*読解用抜粋*.

障害者虐待防止法は,「障害者の権利に関する条約」を批准するために制定された法律です。
虐待には
・養護者による虐待
・障害者福祉施設従事者等による虐待
・使用者による虐待
の3種類があります。
医療機関従事者による虐待は含まれません。
そのため,精神障害者に限定されますが,精神保健福祉法で,精神障害者に対する虐待の防止が規定されています。
ほかの虐待防止法と同じように,精神科病院において業務従事者による虐待を受けたと思われる精神障害者を発見した者は,速やかに通報しなければなりません。
通報先のまとめ
虐待した者 |
通報先 |
養護者 |
市町村 |
障害者福祉施設従事者等 |
市町村 |
使用者 |
市町村及び都道府県 |
精神科病院の業務従事者 |
都道府県 |
精神障害者の場合は,市町村の役割はほとんどありません。
それでは,今日の問題です。
第33回・問題62
「障害者虐待防止法」及び「平成30年度障害者虐待対応状況調査」(厚生労働省)に関する次の記述のうち,正しいものを1つ選びなさい。
1 養護者による虐待を受けたと思われる障害者を発見した者は,速やかに,これを都道府県に通報する義務がある。
2 障害者虐待とは,養護者による障害者虐待と障害者福祉施設従事者等による障害者虐待の2類型をいうと定義されている。
3 養護者による障害者虐待は,身体的虐待,性的虐待,心理的虐待,放置など養護を怠ること,の4種類であると定義されている。
4 障害者福祉施設従事者等により虐待を受けた者の障害種別は,知的障害が最も多い。
5 障害者福祉施設従事者等による虐待行為の類型は,性的虐待が最も多い。
(注)1 「障害者虐待防止法」とは,「障害者虐待の防止,障害者の養護者に対する支援等に関する法律」のことである。

*資料*.
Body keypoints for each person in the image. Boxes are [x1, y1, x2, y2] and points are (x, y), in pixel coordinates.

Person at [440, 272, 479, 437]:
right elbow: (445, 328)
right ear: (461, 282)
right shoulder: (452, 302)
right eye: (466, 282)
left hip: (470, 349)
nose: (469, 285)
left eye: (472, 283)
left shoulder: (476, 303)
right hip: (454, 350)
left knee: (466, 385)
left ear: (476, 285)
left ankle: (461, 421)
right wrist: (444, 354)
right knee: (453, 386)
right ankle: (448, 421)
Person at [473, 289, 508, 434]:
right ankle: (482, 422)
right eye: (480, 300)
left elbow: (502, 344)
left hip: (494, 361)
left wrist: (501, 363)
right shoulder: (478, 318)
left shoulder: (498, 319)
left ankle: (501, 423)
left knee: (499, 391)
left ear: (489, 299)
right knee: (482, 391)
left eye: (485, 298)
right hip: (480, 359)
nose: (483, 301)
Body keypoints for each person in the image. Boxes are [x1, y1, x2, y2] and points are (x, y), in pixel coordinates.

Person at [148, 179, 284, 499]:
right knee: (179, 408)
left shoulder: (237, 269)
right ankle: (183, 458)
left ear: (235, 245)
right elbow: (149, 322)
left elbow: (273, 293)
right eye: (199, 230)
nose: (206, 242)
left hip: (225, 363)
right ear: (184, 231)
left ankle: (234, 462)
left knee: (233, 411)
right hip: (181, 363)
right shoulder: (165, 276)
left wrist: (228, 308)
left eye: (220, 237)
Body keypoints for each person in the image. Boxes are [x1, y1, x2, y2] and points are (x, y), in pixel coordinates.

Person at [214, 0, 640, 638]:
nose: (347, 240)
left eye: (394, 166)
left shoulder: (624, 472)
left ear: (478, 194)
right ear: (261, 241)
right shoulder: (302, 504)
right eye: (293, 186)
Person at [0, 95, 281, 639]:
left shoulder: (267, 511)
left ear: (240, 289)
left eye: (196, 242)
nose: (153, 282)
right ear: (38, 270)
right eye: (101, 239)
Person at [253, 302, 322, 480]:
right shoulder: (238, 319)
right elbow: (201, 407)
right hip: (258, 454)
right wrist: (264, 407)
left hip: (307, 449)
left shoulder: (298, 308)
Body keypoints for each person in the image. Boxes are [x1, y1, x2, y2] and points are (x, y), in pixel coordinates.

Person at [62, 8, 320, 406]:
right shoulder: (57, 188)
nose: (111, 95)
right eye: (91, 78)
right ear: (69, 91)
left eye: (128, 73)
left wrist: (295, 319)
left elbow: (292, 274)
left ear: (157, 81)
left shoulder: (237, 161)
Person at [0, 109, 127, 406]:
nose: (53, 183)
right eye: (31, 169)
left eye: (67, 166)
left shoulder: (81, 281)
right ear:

*課題一覧*.
a) 障害者虐待防止法の抜粋から、「そのため,精神障害者に限定さ」という語句を含む部分で始まり「精神障害者の場合は,市町村の役割はほとんどありません。」で終わる箇所をそのまま引用してください。
b) 障害者虐待防止法の抜粋によると、使用者による虐待の通報先はどこですか。
c) 障害者虐待防止法の抜粋を、最後の文の後から書き進めてください。

*解答一覧*.
a)
そのため,精神障害者に限定されますが,精神保健福祉法で,精神障害者に対する虐待の防止が規定されています。
ほかの虐待防止法と同じように,精神科病院において業務従事者による虐待を受けたと思われる精神障害者を発見した者は,速やかに通報しなければなりません。
通報先のまとめ
虐待した者 |
通報先 |
養護者 |
市町村 |
障害者福祉施設従事者等 |
市町村 |
使用者 |
市町村及び都道府県 |
精神科病院の業務従事者 |
都道府県 |
精神障害者の場合は,市町村の役割はほとんどありません。

b) 市町村及び都道府県です。

c)
2 「平成30年度障害者虐待対応状況調査」とは,「平成30年度『障害者虐待の防止,障害者の養護者に対する支援等に関する法律』に基づく対応状況等に関する調査結果報告書」のことである。
データが古いですが,傾向は現在も変わりません。
それでは,解説です。
1 養護者による虐待を受けたと思われる障害者を発見した者は,速やかに,これを都道府県に通報する義務がある。
養護者による虐待を受けたと思われる障害者を発見した者の通報先は,市町村です。
2 障害者虐待とは,養護者による障害者虐待と障害者福祉施設従事者等による障害者虐待の2類型をいうと定義されている。
使用者による虐待が抜けています。
3 養護者による障害者虐待は,身体的虐待,性的虐待,心理的虐待,放置など養護を怠ること,の4種類であると定義されている。
経済的虐待が抜けています。
4 障害者福祉施設従事者等により虐待を受けた者の障害種別は,知的障害が最も多い。
これが正解です。最も多いのは,知的障害です。
5 障害者福祉施設従事者等による虐待行為の類型は,性的虐待が最も多い。
最も多いのは,身体的虐待です。